Malheureusement on trouve aussi des médiocres, des imbéciles et des pathos à tous les étages. Ce n’est pas nouveau, tout le monde a pu le constater.
Cela-dit, il est intéressant de comprendre comment ça marche car certaines entreprises échappent à la règle quand d’autres en ont poussé l’application jusqu’à l’aberration. Comment font les unes et les autres pour en arriver là ?

Depuis quarante ans, je participe à la vie d’un très grand nombre d’organisations et d’entreprises, dont vingt-quatre ans comme conseil ; je crois que j’ai à peu près tout vu dans le genre.

Si la compétence intellectuelle des dirigeants n’est pas le seul facteur de la réussite (ou plus exactement de la pérennité), elle en est un facteur déterminant. En tous cas, la bêtise est létale sur la durée, malgré la pertinence du concept de l’entreprise, la prévalence d’un marché conquis, ou des conditions favorables.

Tyrex et compagnie.

Commençons par un exemple imaginaire, positionné dans une grande entreprise et que je ne situerai pas dans le temps quoique j’en parle au présent pour l’agrément de la présentation. Evidemment toute ressemblance avec un cas réel serait tout-à-fait fortuite…

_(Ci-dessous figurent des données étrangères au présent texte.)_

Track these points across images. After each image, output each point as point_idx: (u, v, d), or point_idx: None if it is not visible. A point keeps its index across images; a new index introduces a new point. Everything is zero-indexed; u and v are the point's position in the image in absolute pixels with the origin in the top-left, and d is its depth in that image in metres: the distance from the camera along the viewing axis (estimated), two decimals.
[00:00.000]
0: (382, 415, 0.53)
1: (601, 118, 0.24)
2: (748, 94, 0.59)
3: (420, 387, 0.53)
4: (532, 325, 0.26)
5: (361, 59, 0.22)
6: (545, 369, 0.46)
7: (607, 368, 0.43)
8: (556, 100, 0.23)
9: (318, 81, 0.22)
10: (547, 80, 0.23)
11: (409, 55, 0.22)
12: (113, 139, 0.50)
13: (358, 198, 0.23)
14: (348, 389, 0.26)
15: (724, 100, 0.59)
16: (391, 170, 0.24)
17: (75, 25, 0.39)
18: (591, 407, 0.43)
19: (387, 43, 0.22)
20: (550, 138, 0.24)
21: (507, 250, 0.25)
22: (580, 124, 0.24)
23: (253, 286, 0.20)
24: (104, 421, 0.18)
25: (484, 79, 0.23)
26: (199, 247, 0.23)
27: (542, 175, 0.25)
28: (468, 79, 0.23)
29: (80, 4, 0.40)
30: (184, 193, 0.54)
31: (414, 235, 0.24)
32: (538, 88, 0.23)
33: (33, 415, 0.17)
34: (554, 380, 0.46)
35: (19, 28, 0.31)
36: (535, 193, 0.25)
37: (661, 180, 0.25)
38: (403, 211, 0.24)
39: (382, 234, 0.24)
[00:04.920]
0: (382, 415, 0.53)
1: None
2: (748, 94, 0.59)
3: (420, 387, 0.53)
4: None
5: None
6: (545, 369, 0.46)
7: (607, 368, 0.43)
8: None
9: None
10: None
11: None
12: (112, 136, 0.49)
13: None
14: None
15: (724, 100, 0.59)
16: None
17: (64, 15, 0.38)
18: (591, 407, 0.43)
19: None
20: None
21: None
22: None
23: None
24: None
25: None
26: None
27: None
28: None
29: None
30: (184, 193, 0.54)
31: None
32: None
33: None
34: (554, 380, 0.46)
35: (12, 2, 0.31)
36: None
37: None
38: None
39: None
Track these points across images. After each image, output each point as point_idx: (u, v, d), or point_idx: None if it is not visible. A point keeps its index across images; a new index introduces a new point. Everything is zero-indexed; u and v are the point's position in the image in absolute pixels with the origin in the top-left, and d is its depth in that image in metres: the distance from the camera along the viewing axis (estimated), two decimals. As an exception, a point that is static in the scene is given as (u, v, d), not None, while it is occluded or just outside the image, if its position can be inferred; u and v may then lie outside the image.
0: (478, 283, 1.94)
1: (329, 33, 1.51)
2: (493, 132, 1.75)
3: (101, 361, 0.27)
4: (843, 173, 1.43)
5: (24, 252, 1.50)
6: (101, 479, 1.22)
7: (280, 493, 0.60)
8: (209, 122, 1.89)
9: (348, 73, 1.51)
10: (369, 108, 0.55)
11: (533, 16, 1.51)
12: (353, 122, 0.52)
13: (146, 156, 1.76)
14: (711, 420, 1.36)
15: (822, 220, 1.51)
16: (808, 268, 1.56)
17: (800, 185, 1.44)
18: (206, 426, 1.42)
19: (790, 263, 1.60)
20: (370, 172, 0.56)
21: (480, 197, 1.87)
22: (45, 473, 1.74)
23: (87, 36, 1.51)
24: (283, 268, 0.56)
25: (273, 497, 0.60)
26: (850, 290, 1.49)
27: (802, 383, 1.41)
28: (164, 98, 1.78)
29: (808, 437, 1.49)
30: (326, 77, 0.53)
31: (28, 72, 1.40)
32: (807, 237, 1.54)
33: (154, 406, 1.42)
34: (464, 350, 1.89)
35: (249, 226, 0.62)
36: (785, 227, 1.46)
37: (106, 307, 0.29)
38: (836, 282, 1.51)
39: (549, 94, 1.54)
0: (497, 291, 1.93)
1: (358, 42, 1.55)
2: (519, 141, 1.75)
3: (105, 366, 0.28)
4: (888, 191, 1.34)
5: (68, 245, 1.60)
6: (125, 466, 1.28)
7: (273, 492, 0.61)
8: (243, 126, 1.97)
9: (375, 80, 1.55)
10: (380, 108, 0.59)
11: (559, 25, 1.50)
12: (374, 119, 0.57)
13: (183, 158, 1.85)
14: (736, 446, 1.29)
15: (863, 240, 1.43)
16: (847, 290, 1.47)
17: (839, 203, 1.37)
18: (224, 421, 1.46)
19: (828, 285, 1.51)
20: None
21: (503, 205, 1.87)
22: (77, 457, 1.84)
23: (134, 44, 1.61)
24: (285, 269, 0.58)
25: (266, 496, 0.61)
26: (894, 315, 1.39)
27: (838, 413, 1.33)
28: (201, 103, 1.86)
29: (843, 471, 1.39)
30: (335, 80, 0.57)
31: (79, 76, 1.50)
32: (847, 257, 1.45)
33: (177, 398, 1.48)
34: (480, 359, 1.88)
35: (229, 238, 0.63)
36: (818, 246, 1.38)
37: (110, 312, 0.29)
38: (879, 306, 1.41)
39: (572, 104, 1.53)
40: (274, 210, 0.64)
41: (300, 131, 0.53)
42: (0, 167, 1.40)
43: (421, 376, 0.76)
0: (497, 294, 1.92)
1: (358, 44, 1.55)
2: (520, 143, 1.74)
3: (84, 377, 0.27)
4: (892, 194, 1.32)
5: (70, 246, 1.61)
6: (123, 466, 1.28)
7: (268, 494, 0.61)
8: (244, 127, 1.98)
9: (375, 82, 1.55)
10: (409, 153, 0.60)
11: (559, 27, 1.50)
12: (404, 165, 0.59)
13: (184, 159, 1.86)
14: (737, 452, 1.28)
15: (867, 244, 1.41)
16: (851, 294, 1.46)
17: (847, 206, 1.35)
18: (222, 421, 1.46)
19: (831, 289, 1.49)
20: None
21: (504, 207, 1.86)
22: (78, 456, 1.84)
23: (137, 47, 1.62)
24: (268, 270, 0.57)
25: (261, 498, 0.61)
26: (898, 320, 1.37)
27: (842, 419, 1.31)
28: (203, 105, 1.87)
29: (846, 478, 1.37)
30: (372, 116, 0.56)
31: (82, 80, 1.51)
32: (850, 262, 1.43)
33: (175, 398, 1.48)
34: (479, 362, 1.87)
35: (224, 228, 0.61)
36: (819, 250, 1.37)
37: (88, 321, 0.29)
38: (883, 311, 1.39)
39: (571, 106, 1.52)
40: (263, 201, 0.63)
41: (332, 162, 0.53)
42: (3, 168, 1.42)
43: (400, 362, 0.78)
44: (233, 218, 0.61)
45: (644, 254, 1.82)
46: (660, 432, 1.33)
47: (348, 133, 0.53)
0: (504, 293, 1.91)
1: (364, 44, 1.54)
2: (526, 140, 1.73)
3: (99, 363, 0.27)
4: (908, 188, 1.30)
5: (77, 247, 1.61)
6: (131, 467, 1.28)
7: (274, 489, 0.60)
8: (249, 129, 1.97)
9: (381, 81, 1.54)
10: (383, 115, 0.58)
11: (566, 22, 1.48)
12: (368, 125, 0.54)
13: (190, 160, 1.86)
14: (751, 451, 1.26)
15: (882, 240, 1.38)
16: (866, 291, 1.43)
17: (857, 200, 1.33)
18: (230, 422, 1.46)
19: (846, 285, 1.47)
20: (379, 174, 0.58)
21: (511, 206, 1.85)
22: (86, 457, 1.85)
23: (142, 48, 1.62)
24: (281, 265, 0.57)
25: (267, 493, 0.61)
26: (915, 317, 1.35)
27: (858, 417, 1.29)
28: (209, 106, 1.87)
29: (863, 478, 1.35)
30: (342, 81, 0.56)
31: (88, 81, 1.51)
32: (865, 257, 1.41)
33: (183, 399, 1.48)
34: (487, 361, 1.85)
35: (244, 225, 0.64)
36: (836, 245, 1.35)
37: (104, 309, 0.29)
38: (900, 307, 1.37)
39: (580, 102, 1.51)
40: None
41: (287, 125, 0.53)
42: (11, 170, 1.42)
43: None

Le directeur d’une entité fonctionnelle du siège, ex responsable d’un des services subalternes qu’il chapeaute désormais, est revenu aux commandes après un détour de plusieurs années en profitant d’un remaniement de l’équipe de direction. Il était resté sur des concepts éculés qui faisaient les choux gras des conférenciers du siècle dernier dans son domaine.

Confus, manipulateur, obséquieux avec les gouvernants, il a l’art de pousser devant lui des formules à la mode qui lui permettent de briller au plus haut niveau mais il ne produit rien.

Dans une période de forte restructuration, il a su se rendre indispensable en étant partout, à toute heure, intervenant dans tous les dossiers, en épousant jusque dans ses facondes le développement des thèses préférées de son supérieur direct membre du COMEX, jouant le sergent fourrier des fausses révolutions idéologiques.